= Garford Road =

Road in North Oxford, England

Garford Road is a residential road in North Oxford, England.

The road is a cul-de-sac and leads east off Charlbury Road. To the south is Linton Road and Wolfson College, Oxford, which has residences on the road. The houses on the road were mostly leased from St John's College in 1928–30, largely designed by Christopher Wright, who also designed houses in Belbroughton Road to the north. One of the houses is known as Garford House.

==Residents==
In 1928, 4 Garford Road was leased to Sir Carleton Allen (1887–1966), Civil Law Fellow at University College, Oxford and later Warden of Rhodes House.
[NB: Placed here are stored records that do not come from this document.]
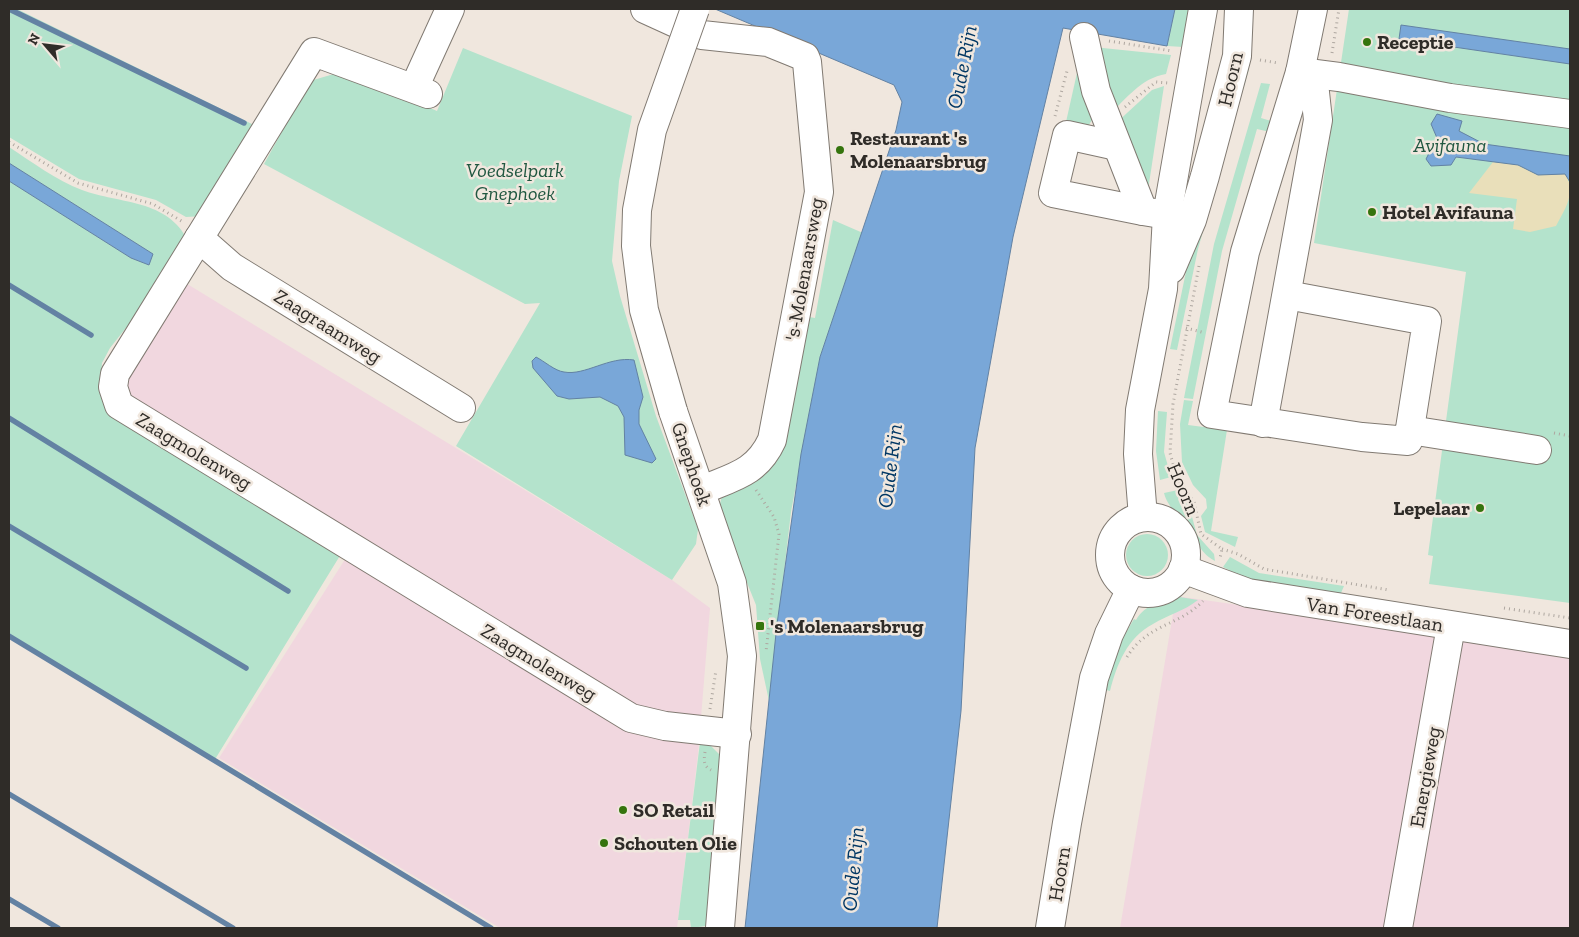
<svg xmlns="http://www.w3.org/2000/svg" width="1579" height="937" font-family="'Zilla Slab',serif">
  <style>
    .industrial { fill: #f1d7df }
    .green { fill: #b4e3cc }
    .sand { fill: #e9dfba }
    .water { fill: #79a7d8; stroke: #6382a3 }
    .lines { fill: none; stroke-linecap: round; stroke-linejoin: round }
    .stream { stroke: #6382a3; stroke-width: 5.5 }
    .minor-casing { stroke: #817a72; stroke-width: 30 }
    .major-casing { stroke: #817a72; stroke-width: 30 }
    .path { stroke: #aea7a0; stroke-width: 3; stroke-dasharray: 1 4; stroke-linecap: butt }
    .minor { stroke: #fff; stroke-width: 28 }
    .major { stroke: #fff; stroke-width: 28 }
    .minor-bridge-casing { stroke: #817a72; stroke-width: 30; stroke-linecap: butt }
    .minor-bridge { stroke: #fff; stroke-width: 28 }
    .poi-dot { fill: #35740d; stroke: #f0e7de; stroke-width: 2 }
    .labels { text-anchor: middle; stroke-width: 5; stroke-linejoin: round; paint-order: stroke }
    .poi-label { font-size: 20px; font-weight: bold; fill: #2f2c28; stroke: #f0e7de; text-anchor: start }
    .street-label { font-size: 20px; fill: #2f2c28; stroke: #f0e7de }
    .park-label { font-size: 20px; font-style: italic; fill: #205740; stroke: #f0e7de }
    .water-label { font-size: 21px; font-style: italic; fill: #013764; stroke: #f0e7de }
  </style>
  <rect width="100%" height="100%" fill="#f0e7de"/>
  <g class="industrial">
    <polygon points="166,271 672,580 710,608 698,754 677,928 500,928 219,758 349,553 115,412"/>
    <polygon points="1176,596 1570,652 1570,928 1120,928"/>
  </g>
  <g class="green">
    <polygon points="9,9 17,9 258,127 203,216 186,217 156,200 79,179 9,137"/>
    <polygon points="1175,9 1191,9 1183,47 1167,46"/>
    <polygon points="1349,9 1570,9 1570,603 1429,584 1433,556 1428,555 1466,272 1314,243"/>
    <path d="M1093 47 1171 55 1166 74C1141 78 1126 99 1108 116Z"/>
    <polygon points="463,48 632,116 619,181 612,261 620,296 656,416 698,529 696,544 672,580 456,446 540,303 525,304 264,164 310,81 344,71 437,111"/>
    <polygon points="1081,55 1097,112 1087,128 1066,122"/>
    <polygon points="1241,67 1249,69 1198,249 1177,350 1170,349 1189,257"/>
    <polygon points="1261,83 1270,84 1261,118 1278,123 1274,133 1257,129 1222,251 1193,399 1184,398 1214,244"/>
    <polygon points="1164,86 1148,190 1114,125 1152,90"/>
    <path d="M9 147C32 162 56 180 82 190 120 204 168 199 188 241L168 275 110 348 102 363 100 391 106 406 341 554 214 761 9 636V181L131 258 149 265 153 254 9 163Z"/>
    <polygon points="833,220 863,233 820,357 791,512 769,701 760,659 756,605 718,511 722,496 745,483 803,316 815,318"/>
    <polygon points="1184,400 1193,401 1188,425 1227,430 1211,531 1238,537 1235,547 1205,532 1201,516 1207,508 1206,499 1193,485 1182,462 1180,424"/>
    <polygon points="1158,411 1167,412 1164,452 1171,477 1160,480 1156,451"/>
    <path d="M1178 490 1188 502 1197 535 1214 554 1215 561C1196 550 1199 540 1187 525 1178 513 1168 508 1164 493Z"/>
    <circle cx="1147" cy="555" r="21"/>
    <path d="M1230 557 1259 573 1344 586 1341 593 1336 596C1293 591 1261 588 1223 567Z"/>
    <path d="M1180 597 1198 600C1184 611 1168 615 1153 624 1127 638 1117 664 1110 691L1102 689 1112 656 1134 619 1136 620C1145 604 1164 600 1180 597Z"/>
    <polygon points="700,742 710,745 722,757 711,919 706,926 691,928 690,920 678,920"/>
  </g>
  <path class="sand" d="M1493 162 1518 165 1538 175 1565 174C1577 192 1565 209 1556 226L1530 232 1513 229 1517 199 1469 193Z"/>
  <g class="water">
    <polygon points="715,9 1175,9 1167,46 1063,28 1013,237 975,448 961,711 937,928 745,928 777,624 801,454 820,357 896,130 902,102 894,85"/>
    <polygon points="1401,25 1570,49 1570,64 1399,39"/>
    <polygon points="1437,114 1462,121 1459,131 1484,144 1570,156 1570,182 1565,174 1538,175 1518,165 1456,157 1451,165 1431,166 1426,159 1437,138 1431,124"/>
    <polygon points="9,163 153,254 149,265 131,258 9,181"/>
    <path d="M536 357C544 361 555 371 564 372 585 376 609 356 634 360L643 397 639 410V424L656 459 652 463 625 455 624 417 618 406 600 397 569 399 557 396 533 368 532 361Z"/>
  </g>
  <g class="lines">
    <g class="stream">
      <polyline points="9,9 244,123"/>
      <polyline points="9,285 91,335"/>
      <polyline points="9,418 288,591"/>
      <polyline points="9,526 246,668"/>
      <polyline points="9,636 491,928"/>
      <polyline points="9,794 233,928"/>
      <polyline points="9,899 58,928"/>
    </g>
    <g class="minor-casing">
      <g id="minor">
        <path d="M645 9 702 35 768 42 805 57 807 62 819 192 772 440C757 473 733 477 702 490"/>
        <polyline points="1084,37 1096,91 1143,211 1167,215"/>
        <polyline points="1300,72 1339,77 1450,98 1570,114"/>
        <polyline points="414,88 450,9"/>
        <polyline points="428,94 314,52 115,374 113,387 119,405 631,718 665,726 737,734"/>
        <polyline points="1117,146 1067,135 1053,193 1143,211"/>
        <polyline points="199,238 232,267 461,408"/>
        <polyline points="1287,295 1427,321 1408,441 1362,437 1212,414 1245,252 1300,72 1313,9"/>
        <polyline points="673,411 732,583 742,656 720,928"/>
        <polyline points="1263,423 1318,120 1313,74"/>
        <polyline points="1410,430 1537,450"/>
        <polyline points="1183,569 1248,593 1570,644"/>
        <polyline points="1398,928 1451,626"/>
      </g>
    </g>
    <g class="major-casing">
      <g id="major">
        <polyline points="1171,269 1192,220 1205,176 1237,56 1239,9"/>
        <circle cx="1148" cy="555" r="38"/>
        <polyline points="1143,517 1138,454 1140,410 1163,289 1167,215 1203,9"/>
        <polyline points="1050,928 1067,823 1094,678 1109,634 1131,589"/>
      </g>
    </g>
    <g class="path">
      <polyline points="1109,41 1172,51"/>
      <polyline points="1332,53 1339,9"/>
      <polyline points="1260,60 1278,63"/>
      <polyline points="1125,107 1156,82 1168,83"/>
      <polyline points="1055,116 1067,71"/>
      <polyline points="9,142 78,183 153,204 183,222"/>
      <polyline points="1199,266 1173,404 1170,453 1177,478 1194,502 1201,534 1222,549 1220,558"/>
      <polyline points="1186,328 1205,333"/>
      <polyline points="1554,433 1570,436"/>
      <polyline points="756,490 774,517 779,534 766,652"/>
      <polyline points="1222,549 1238,554 1264,569 1389,590"/>
      <polyline points="1504,608 1570,618"/>
      <path d="M1127 657C1148 623 1178 627 1203 601"/>
      <polyline points="710,709 716,670"/>
      <path d="M705 752C704 760 703 766 711 770"/>
    </g>
    <use href="#minor" class="minor"/>
    <use href="#major" class="major"/>
    <g class="minor-bridge-casing">
      <polyline id="minor-bridge" points="673,411 644,310 636,246 637,210 652,130 695,9"/>
    </g>
    <use href="#minor-bridge" class="minor-bridge"/>
  </g>
  <g class="poi-dot">
    <circle cx="1367" cy="42" r="5"/>
    <circle cx="840" cy="150" r="5"/>
    <circle cx="1372" cy="212" r="5"/>
    <circle cx="1480" cy="508" r="5"/>
    <rect x="755" y="621" width="10" height="10" rx="2.5"/>
    <circle cx="623" cy="810" r="5"/>
    <circle cx="604" cy="843" r="5"/>
  </g>
  <g class="labels">
    <g class="poi-label">
      <text x="1377" y="49">Receptie</text>
      <text x="850" y="145">Restaurant 's<tspan x="850" dy="23">Molenaarsbrug</tspan></text>
      <text x="1382" y="219">Hotel Avifauna</text>
      <text x="1470" y="515" text-anchor="end">Lepelaar</text>
      <text x="770" y="633">'s Molenaarsbrug</text>
      <text x="633" y="817">SO Retail</text>
      <text x="614" y="850">Schouten Olie</text>
    </g>
    <g class="street-label">
      <text transform="translate(1230 79) rotate(-77)" y="7">Hoorn</text>
      <text transform="translate(804 269) rotate(-80)" y="7">'s-Molenaarsweg</text>
      <text transform="translate(328 326) rotate(32)" y="7">Zaagraamweg</text>
      <text transform="translate(194 451) rotate(31)" y="7">Zaagmolenweg</text>
      <text transform="translate(692 464) rotate(71)" y="7">Gnephoek</text>
      <text transform="translate(1184 489) rotate(67)" y="7">Hoorn</text>
      <text transform="translate(1375 614) rotate(9)" y="7">Van Foreestlaan</text>
      <text transform="translate(539 662) rotate(31)" y="7">Zaagmolenweg</text>
      <text transform="translate(1425 777) rotate(-80)" y="7">Energieweg</text>
      <text transform="translate(1059 874) rotate(-81)" y="7">Hoorn</text>
    </g>
    <g class="park-label">
      <text x="1450" y="152">Avifauna</text>
      <text x="515" y="177">Voedselpark<tspan x="515" dy="23">Gnephoek</tspan></text>
    </g>
    <g class="water-label">
      <text transform="translate(962 67) rotate(-79)" y="7">Oude Rijn</text>
      <text transform="translate(890 466) rotate(-83)" y="7">Oude Rijn</text>
      <text transform="translate(853 869) rotate(-85)" y="7">Oude Rijn</text>
    </g>
  </g>
  <rect width="1579" height="937" fill="none" stroke="#2f2c28" stroke-width="20"/>
  <g transform="translate(45 45) rotate(298)" stroke="#f0e7de" stroke-width="4" paint-order="stroke">
  <path d="M0-4L9 19L0 12L-9 19Z" fill="#2f2c28"/>
  <text y="-8" font-size="14" font-weight="bold" text-anchor="middle" fill="#2f2c28">N</text>
  </g>
</svg>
The Galbraith family lived at 1 Garford Road from its initial lease in 1928. Prof. Vivian Hunter Galbraith (1889–1976) and his wife Ena Galbraith were both mediaevalists. Vivian Galbraith was made a Fellow of Balliol College in 1928 and became Regius Professor of History at Oxford University in 1948. They had three children, Jane, Jim, and Mary. Mary Galbraith, diplomat and writer, married the diplomat A. R. Moore and became the principal of St Hilda's College, Oxford, from 1980 to 1990.

In 1959, 1A Garford Road was leased to the physicist Prof. Brebis Bleaney CBE FRS (1915–2006), based at the Clarendon Laboratory of Oxford University. Later he lived at Garford House.